Weil türkische Schüler oft vor Ferienbeginn Richtung Süden fahren, haben Schulen Bußgelder beantragt

„Mit Beginn der Schulferien hat der Strom der Heimatreisenden begonnen“, schrieb die türkische Tageszeitung Hürriyet vor wenigen Tagen. Dazu zeigte das Blatt ein Foto von ein paar Erwachsenen und Kindern, die auf einem Parkplatz in Serbien eine Pause machen: Das sei Familie Arslan aus Berlin. Und genau das ist das Problem. Denn in Berlin haben die Ferien noch gar nicht begonnen, in Berlin ist noch bis Mittwoch Schule.

Doch jedes Jahr machen sich hunderte türkische Familien vorzeitig auf den Weg in die Türkei. Schulen mit hohem Anteil an nichtdeutschstämmigen Schüler zeigen dafür immer weniger Verständnis. „Das geht nicht. Wir sind eine Lebensgemeinschaft. In den letzten Tage besprechen wir das neue Schuljahr, am letzten Tag feiern wir“, sagt Ruth Weber von der Peter-Petersen-Grundschule in Neukölln. Die resolute Schulleiterin hat bereits mehrere Eltern beim Bezirksamt gemeldet, das auch in solchen Fällen Bußgelder verhängt: fünf Euro pro Kind und pro unentschuldigtem Fehltag. Das sind die üblichen Tarife für Schulschwänzer. Vor dieser Aktion hätten fünf bis zehn Kinder pro Klasse gefehlt. „Nun ist Ruhe eingekehrt“, sagt sie. Dass diese Maßnahme Wirkung zeigt, bestätigt auch Brigitte Pick von der Rütli-Hauptschule in Neukölln. „Bei mir ist bisher nur ein Antrag auf Beurlaubung eingegangen“, sagt sie. Es hat einen Grund, warum es auch an ihrer Schule dieses Problem nicht gibt. „Die Eltern wissen, dass ich sie sonst dem Bezirksamt melde.“ Anders ginge das bei einem Ausländeranteil von 80 Prozent, wie an ihrer Schule, nicht, denn sonst sitzen die Lehrer nur noch mit einer Hand voll Schüler da, wenn sie am Mittwoch die Zeugnisse ausgeben.

Doch die Verlockung für die türkischstämmigen Eltern ist groß. Noch wenige Tage vor Ferienbeginn sind die Autobahnen schön leer, und auch Flugtickets in die Türkei sind dann wesentlich preisgünstiger als in den Ferien.
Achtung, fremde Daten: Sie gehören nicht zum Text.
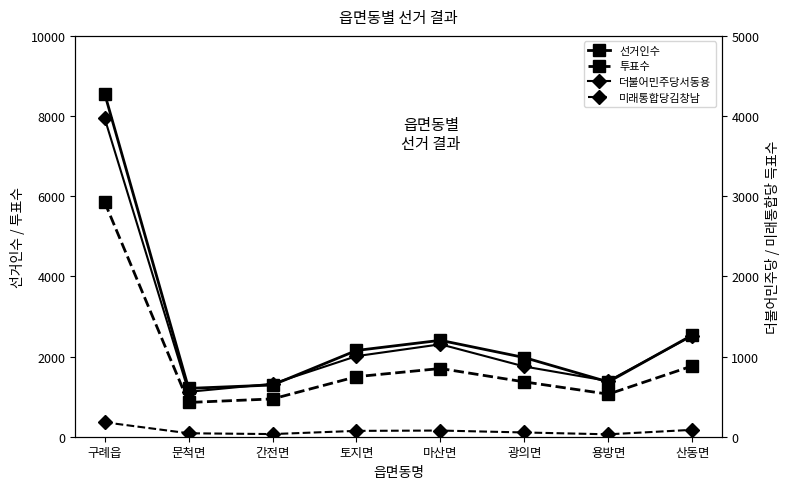

Reading left to right, list all the values displayed in this chart.

선거인수: 구례읍=8560	문척면=1206	간전면=1290	토지면=2152	마산면=2405	광의면=1975	용방면=1367	산동면=2534
투표수: 구례읍=5852	문척면=855	간전면=943	토지면=1498	마산면=1702	광의면=1368	용방면=1062	산동면=1765
더불어민주당서동용: 구례읍=3972	문척면=560	간전면=660	토지면=1005	마산면=1153	광의면=876	용방면=695	산동면=1259
미래통합당김창남: 구례읍=180	문척면=43	간전면=33	토지면=73	마산면=77	광의면=53	용방면=30	산동면=86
Bei einigen Rektoren finden solche Argumente Gehör. „Die Hälfte meiner Eltern sind arbeitslos oder bekommen Sozialhilfe“, sagt die Leiterin einer Grundschule in Neukölln, die ihren Namen nicht in der Zeitung lesen will. „Wenn sie ein Mal in sechs Jahren früher buchen, gönne ich ihnen das“, sagt sie. Dagegen stellt der Leiter des Robert-Koch-Gymnasiums in Kreuzberg, Rainer Völkerl fest, dass er „finanzielle Gründe“ nicht gelten lasse: „Ich sage strikt Nein, wenn mich Eltern um die Beurlaubung ihrer Kinder bitten.“ Trotzdem komme es vor, dass Eltern früher buchten. Bei ihm bekommen diese Schüler dann unentschuldigte Fehltage ins Zeugnis eingetragen.